Saved data entries
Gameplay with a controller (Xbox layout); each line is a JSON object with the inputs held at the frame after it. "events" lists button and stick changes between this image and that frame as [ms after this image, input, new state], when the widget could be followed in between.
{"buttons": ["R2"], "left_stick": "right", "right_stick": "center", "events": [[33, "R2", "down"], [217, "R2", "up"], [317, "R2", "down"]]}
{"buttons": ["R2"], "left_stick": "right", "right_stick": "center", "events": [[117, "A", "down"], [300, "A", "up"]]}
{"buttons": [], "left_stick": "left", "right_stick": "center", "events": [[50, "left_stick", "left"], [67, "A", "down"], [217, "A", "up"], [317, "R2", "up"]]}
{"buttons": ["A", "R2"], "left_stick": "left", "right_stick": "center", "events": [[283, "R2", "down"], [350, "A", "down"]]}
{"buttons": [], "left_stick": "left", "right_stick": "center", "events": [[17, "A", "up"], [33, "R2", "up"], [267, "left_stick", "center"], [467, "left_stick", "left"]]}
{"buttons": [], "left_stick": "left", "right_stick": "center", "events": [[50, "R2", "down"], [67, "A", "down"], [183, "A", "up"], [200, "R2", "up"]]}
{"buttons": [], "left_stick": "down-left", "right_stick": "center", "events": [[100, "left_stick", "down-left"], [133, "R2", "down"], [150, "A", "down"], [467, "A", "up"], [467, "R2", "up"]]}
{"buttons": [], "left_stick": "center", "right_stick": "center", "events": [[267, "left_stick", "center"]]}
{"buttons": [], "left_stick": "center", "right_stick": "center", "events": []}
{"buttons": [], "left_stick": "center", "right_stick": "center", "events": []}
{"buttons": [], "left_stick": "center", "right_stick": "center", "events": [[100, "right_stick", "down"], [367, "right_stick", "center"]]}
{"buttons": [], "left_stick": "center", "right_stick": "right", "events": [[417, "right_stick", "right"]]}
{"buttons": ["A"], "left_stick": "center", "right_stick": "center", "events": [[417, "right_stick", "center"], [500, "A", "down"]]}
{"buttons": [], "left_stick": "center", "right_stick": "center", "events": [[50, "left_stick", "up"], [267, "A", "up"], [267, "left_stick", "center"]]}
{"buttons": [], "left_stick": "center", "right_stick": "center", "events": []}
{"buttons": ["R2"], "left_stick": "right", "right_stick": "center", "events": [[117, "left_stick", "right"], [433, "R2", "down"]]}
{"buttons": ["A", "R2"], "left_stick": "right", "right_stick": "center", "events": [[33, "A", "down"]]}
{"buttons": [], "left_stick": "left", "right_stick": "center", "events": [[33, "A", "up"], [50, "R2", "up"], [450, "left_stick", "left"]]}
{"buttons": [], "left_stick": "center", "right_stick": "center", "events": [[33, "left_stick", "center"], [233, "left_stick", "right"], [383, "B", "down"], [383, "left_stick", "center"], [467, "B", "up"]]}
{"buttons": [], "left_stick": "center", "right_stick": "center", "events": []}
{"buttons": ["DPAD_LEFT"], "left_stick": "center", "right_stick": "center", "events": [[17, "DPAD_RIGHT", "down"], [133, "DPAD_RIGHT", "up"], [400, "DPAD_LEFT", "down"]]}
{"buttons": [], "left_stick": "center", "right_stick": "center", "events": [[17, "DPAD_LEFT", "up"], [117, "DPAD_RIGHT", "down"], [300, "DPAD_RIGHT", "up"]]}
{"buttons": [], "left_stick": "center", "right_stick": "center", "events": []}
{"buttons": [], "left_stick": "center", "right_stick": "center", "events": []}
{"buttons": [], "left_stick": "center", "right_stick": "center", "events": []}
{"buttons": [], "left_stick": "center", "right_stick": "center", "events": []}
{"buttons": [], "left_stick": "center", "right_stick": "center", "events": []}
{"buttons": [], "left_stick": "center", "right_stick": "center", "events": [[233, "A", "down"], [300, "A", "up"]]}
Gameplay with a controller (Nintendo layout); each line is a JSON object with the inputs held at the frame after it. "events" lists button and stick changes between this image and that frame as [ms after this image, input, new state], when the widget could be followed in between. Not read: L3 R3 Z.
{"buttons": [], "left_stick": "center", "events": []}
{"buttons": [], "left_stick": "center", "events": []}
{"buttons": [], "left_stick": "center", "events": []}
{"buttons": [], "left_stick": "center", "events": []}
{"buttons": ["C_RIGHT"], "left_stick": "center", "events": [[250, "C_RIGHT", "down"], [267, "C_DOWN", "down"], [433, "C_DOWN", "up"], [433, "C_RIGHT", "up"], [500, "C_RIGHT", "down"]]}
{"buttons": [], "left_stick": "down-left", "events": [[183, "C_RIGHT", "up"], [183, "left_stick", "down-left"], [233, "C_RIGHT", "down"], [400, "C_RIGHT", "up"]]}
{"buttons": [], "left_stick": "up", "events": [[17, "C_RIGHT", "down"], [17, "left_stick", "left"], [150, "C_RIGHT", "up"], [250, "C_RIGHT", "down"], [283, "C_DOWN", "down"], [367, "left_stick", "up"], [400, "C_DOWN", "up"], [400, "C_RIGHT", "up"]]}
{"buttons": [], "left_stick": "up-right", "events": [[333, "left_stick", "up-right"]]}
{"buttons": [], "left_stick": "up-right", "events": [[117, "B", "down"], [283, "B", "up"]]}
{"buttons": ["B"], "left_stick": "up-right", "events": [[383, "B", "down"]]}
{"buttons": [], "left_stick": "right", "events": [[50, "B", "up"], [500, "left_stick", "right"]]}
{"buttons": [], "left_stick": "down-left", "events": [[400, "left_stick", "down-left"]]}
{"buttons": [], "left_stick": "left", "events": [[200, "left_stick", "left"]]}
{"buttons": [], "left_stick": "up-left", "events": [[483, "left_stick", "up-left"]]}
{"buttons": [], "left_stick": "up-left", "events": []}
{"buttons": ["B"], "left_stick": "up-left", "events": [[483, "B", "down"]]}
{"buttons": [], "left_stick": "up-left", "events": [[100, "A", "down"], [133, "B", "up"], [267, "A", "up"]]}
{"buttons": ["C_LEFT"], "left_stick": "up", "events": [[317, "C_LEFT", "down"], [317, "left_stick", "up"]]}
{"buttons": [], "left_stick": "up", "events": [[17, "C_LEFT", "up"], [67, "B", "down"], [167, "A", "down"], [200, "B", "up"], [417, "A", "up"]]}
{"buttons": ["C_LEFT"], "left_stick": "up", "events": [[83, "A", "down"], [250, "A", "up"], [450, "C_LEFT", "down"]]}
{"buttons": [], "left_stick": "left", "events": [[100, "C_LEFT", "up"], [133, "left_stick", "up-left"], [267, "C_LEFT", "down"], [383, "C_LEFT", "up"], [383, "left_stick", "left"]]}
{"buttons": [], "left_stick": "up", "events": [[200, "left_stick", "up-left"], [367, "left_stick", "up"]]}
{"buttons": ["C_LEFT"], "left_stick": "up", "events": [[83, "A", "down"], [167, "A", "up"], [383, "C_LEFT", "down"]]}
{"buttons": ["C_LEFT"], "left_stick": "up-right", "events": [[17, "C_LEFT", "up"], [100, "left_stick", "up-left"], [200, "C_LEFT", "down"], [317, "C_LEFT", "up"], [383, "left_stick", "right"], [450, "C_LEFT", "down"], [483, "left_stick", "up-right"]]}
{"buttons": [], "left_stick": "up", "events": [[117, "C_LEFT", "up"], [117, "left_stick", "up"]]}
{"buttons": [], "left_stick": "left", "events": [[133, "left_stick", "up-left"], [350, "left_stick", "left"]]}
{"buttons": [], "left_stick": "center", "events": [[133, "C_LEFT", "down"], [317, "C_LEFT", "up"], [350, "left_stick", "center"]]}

» **Assignment**:
Each entry is to be given again, exactly as it stands.

» **Output for this task**:
Gameplay with a controller (Xbox layout); each line is a JSON object with the inputs held at the frame after it. "events" lists button and stick changes between this image and that frame as [ms after this image, input, new state], when the widget could be followed in between.
{"buttons": ["R2"], "left_stick": "right", "right_stick": "center", "events": [[33, "R2", "down"], [217, "R2", "up"], [317, "R2", "down"]]}
{"buttons": ["R2"], "left_stick": "right", "right_stick": "center", "events": [[117, "A", "down"], [300, "A", "up"]]}
{"buttons": [], "left_stick": "left", "right_stick": "center", "events": [[50, "left_stick", "left"], [67, "A", "down"], [217, "A", "up"], [317, "R2", "up"]]}
{"buttons": ["A", "R2"], "left_stick": "left", "right_stick": "center", "events": [[283, "R2", "down"], [350, "A", "down"]]}
{"buttons": [], "left_stick": "left", "right_stick": "center", "events": [[17, "A", "up"], [33, "R2", "up"], [267, "left_stick", "center"], [467, "left_stick", "left"]]}
{"buttons": [], "left_stick": "left", "right_stick": "center", "events": [[50, "R2", "down"], [67, "A", "down"], [183, "A", "up"], [200, "R2", "up"]]}
{"buttons": [], "left_stick": "down-left", "right_stick": "center", "events": [[100, "left_stick", "down-left"], [133, "R2", "down"], [150, "A", "down"], [467, "A", "up"], [467, "R2", "up"]]}
{"buttons": [], "left_stick": "center", "right_stick": "center", "events": [[267, "left_stick", "center"]]}
{"buttons": [], "left_stick": "center", "right_stick": "center", "events": []}
{"buttons": [], "left_stick": "center", "right_stick": "center", "events": []}
{"buttons": [], "left_stick": "center", "right_stick": "center", "events": [[100, "right_stick", "down"], [367, "right_stick", "center"]]}
{"buttons": [], "left_stick": "center", "right_stick": "right", "events": [[417, "right_stick", "right"]]}
{"buttons": ["A"], "left_stick": "center", "right_stick": "center", "events": [[417, "right_stick", "center"], [500, "A", "down"]]}
{"buttons": [], "left_stick": "center", "right_stick": "center", "events": [[50, "left_stick", "up"], [267, "A", "up"], [267, "left_stick", "center"]]}
{"buttons": [], "left_stick": "center", "right_stick": "center", "events": []}
{"buttons": ["R2"], "left_stick": "right", "right_stick": "center", "events": [[117, "left_stick", "right"], [433, "R2", "down"]]}
{"buttons": ["A", "R2"], "left_stick": "right", "right_stick": "center", "events": [[33, "A", "down"]]}
{"buttons": [], "left_stick": "left", "right_stick": "center", "events": [[33, "A", "up"], [50, "R2", "up"], [450, "left_stick", "left"]]}
{"buttons": [], "left_stick": "center", "right_stick": "center", "events": [[33, "left_stick", "center"], [233, "left_stick", "right"], [383, "B", "down"], [383, "left_stick", "center"], [467, "B", "up"]]}
{"buttons": [], "left_stick": "center", "right_stick": "center", "events": []}
{"buttons": ["DPAD_LEFT"], "left_stick": "center", "right_stick": "center", "events": [[17, "DPAD_RIGHT", "down"], [133, "DPAD_RIGHT", "up"], [400, "DPAD_LEFT", "down"]]}
{"buttons": [], "left_stick": "center", "right_stick": "center", "events": [[17, "DPAD_LEFT", "up"], [117, "DPAD_RIGHT", "down"], [300, "DPAD_RIGHT", "up"]]}
{"buttons": [], "left_stick": "center", "right_stick": "center", "events": []}
{"buttons": [], "left_stick": "center", "right_stick": "center", "events": []}
{"buttons": [], "left_stick": "center", "right_stick": "center", "events": []}
{"buttons": [], "left_stick": "center", "right_stick": "center", "events": []}
{"buttons": [], "left_stick": "center", "right_stick": "center", "events": []}
{"buttons": [], "left_stick": "center", "right_stick": "center", "events": [[233, "A", "down"], [300, "A", "up"]]}
Gameplay with a controller (Nintendo layout); each line is a JSON object with the inputs held at the frame after it. "events" lists button and stick changes between this image and that frame as [ms after this image, input, new state], when the widget could be followed in between. Not read: L3 R3 Z.
{"buttons": [], "left_stick": "center", "events": []}
{"buttons": [], "left_stick": "center", "events": []}
{"buttons": [], "left_stick": "center", "events": []}
{"buttons": [], "left_stick": "center", "events": []}
{"buttons": ["C_RIGHT"], "left_stick": "center", "events": [[250, "C_RIGHT", "down"], [267, "C_DOWN", "down"], [433, "C_DOWN", "up"], [433, "C_RIGHT", "up"], [500, "C_RIGHT", "down"]]}
{"buttons": [], "left_stick": "down-left", "events": [[183, "C_RIGHT", "up"], [183, "left_stick", "down-left"], [233, "C_RIGHT", "down"], [400, "C_RIGHT", "up"]]}
{"buttons": [], "left_stick": "up", "events": [[17, "C_RIGHT", "down"], [17, "left_stick", "left"], [150, "C_RIGHT", "up"], [250, "C_RIGHT", "down"], [283, "C_DOWN", "down"], [367, "left_stick", "up"], [400, "C_DOWN", "up"], [400, "C_RIGHT", "up"]]}
{"buttons": [], "left_stick": "up-right", "events": [[333, "left_stick", "up-right"]]}
{"buttons": [], "left_stick": "up-right", "events": [[117, "B", "down"], [283, "B", "up"]]}
{"buttons": ["B"], "left_stick": "up-right", "events": [[383, "B", "down"]]}
{"buttons": [], "left_stick": "right", "events": [[50, "B", "up"], [500, "left_stick", "right"]]}
{"buttons": [], "left_stick": "down-left", "events": [[400, "left_stick", "down-left"]]}
{"buttons": [], "left_stick": "left", "events": [[200, "left_stick", "left"]]}
{"buttons": [], "left_stick": "up-left", "events": [[483, "left_stick", "up-left"]]}
{"buttons": [], "left_stick": "up-left", "events": []}
{"buttons": ["B"], "left_stick": "up-left", "events": [[483, "B", "down"]]}
{"buttons": [], "left_stick": "up-left", "events": [[100, "A", "down"], [133, "B", "up"], [267, "A", "up"]]}
{"buttons": ["C_LEFT"], "left_stick": "up", "events": [[317, "C_LEFT", "down"], [317, "left_stick", "up"]]}
{"buttons": [], "left_stick": "up", "events": [[17, "C_LEFT", "up"], [67, "B", "down"], [167, "A", "down"], [200, "B", "up"], [417, "A", "up"]]}
{"buttons": ["C_LEFT"], "left_stick": "up", "events": [[83, "A", "down"], [250, "A", "up"], [450, "C_LEFT", "down"]]}
{"buttons": [], "left_stick": "left", "events": [[100, "C_LEFT", "up"], [133, "left_stick", "up-left"], [267, "C_LEFT", "down"], [383, "C_LEFT", "up"], [383, "left_stick", "left"]]}
{"buttons": [], "left_stick": "up", "events": [[200, "left_stick", "up-left"], [367, "left_stick", "up"]]}
{"buttons": ["C_LEFT"], "left_stick": "up", "events": [[83, "A", "down"], [167, "A", "up"], [383, "C_LEFT", "down"]]}
{"buttons": ["C_LEFT"], "left_stick": "up-right", "events": [[17, "C_LEFT", "up"], [100, "left_stick", "up-left"], [200, "C_LEFT", "down"], [317, "C_LEFT", "up"], [383, "left_stick", "right"], [450, "C_LEFT", "down"], [483, "left_stick", "up-right"]]}
{"buttons": [], "left_stick": "up", "events": [[117, "C_LEFT", "up"], [117, "left_stick", "up"]]}
{"buttons": [], "left_stick": "left", "events": [[133, "left_stick", "up-left"], [350, "left_stick", "left"]]}
{"buttons": [], "left_stick": "center", "events": [[133, "C_LEFT", "down"], [317, "C_LEFT", "up"], [350, "left_stick", "center"]]}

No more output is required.